■ TASK PROMPT:
Report how many lines of the listing contain the string "Поговорим", with no other words.

■ RECORDS FOR THE TASK:
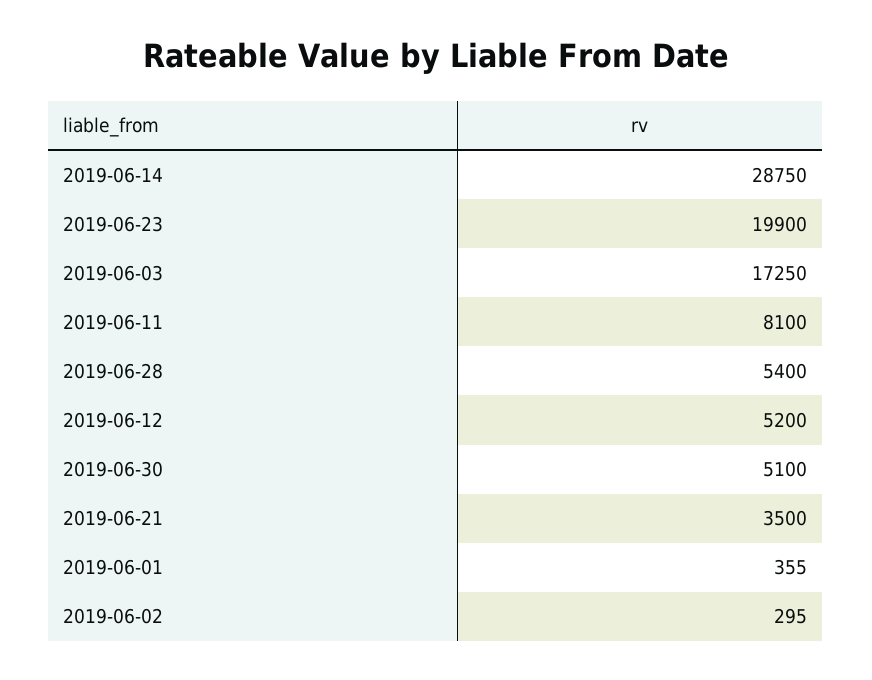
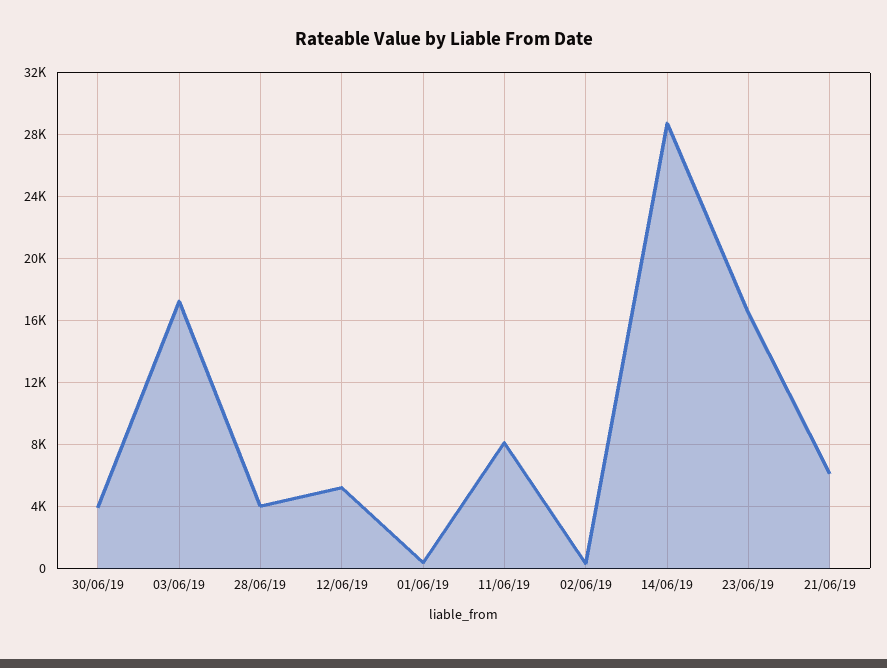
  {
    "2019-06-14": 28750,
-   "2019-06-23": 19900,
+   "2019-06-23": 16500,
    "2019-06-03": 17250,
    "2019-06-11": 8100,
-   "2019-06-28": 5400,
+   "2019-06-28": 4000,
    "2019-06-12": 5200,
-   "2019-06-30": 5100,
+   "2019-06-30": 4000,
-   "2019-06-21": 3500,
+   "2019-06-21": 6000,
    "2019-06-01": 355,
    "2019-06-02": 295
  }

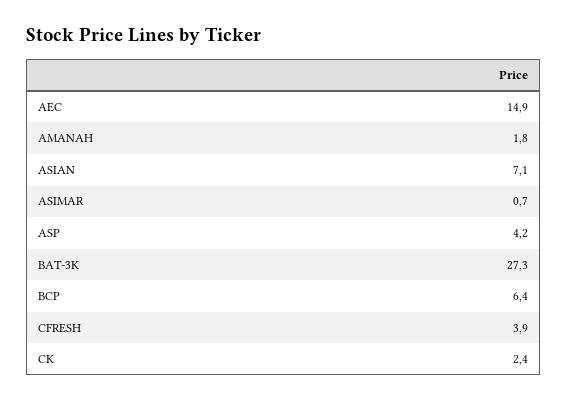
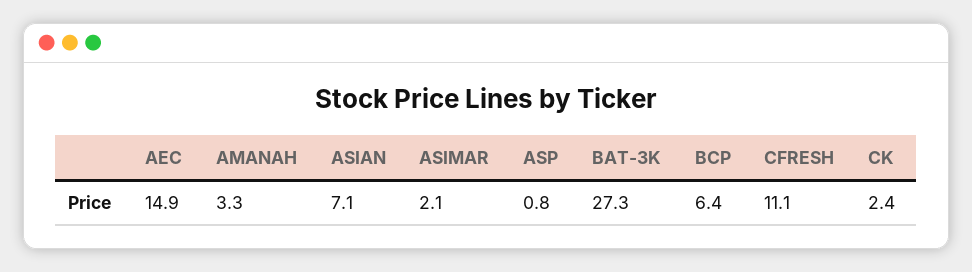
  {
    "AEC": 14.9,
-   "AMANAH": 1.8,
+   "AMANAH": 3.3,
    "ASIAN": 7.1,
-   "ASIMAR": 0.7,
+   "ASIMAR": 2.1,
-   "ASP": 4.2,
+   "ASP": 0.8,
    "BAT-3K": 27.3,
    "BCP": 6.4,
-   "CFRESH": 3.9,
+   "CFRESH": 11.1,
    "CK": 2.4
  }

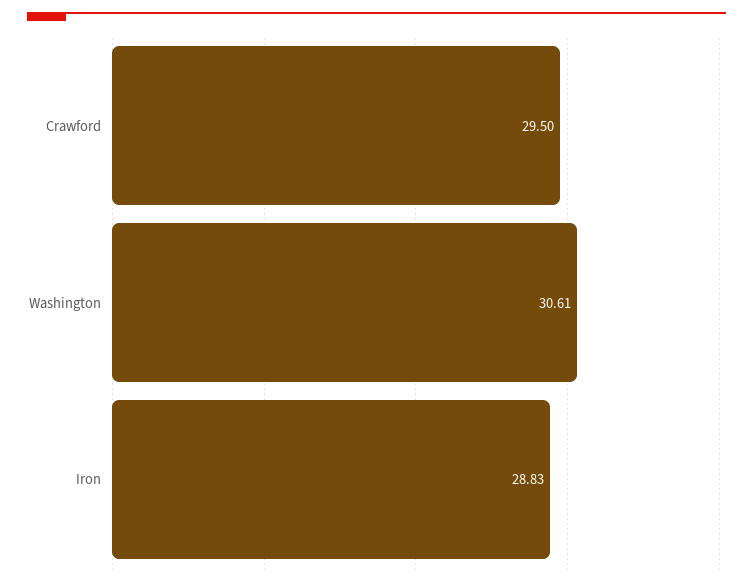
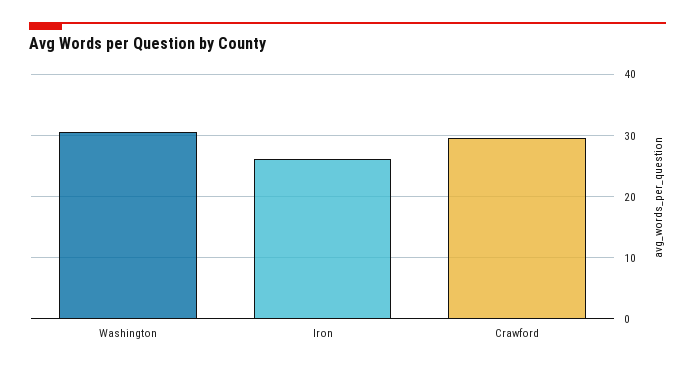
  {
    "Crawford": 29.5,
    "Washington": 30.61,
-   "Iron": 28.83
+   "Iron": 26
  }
...
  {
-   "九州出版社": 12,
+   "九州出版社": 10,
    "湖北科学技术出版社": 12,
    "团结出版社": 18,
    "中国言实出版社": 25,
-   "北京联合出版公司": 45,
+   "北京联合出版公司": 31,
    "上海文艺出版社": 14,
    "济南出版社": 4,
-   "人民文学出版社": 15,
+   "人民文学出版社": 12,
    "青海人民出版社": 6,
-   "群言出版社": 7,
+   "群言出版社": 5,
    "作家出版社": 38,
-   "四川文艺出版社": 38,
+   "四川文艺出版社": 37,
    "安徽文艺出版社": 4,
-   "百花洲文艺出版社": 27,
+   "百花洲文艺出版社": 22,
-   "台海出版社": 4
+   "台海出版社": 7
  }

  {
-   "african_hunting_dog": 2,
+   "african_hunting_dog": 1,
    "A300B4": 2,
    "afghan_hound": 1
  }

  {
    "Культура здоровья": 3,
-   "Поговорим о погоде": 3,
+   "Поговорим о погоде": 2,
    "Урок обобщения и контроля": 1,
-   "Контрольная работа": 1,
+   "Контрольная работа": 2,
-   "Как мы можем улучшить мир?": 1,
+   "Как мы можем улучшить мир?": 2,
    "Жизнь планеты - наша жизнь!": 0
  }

■ WRITTEN SOLUTION:
2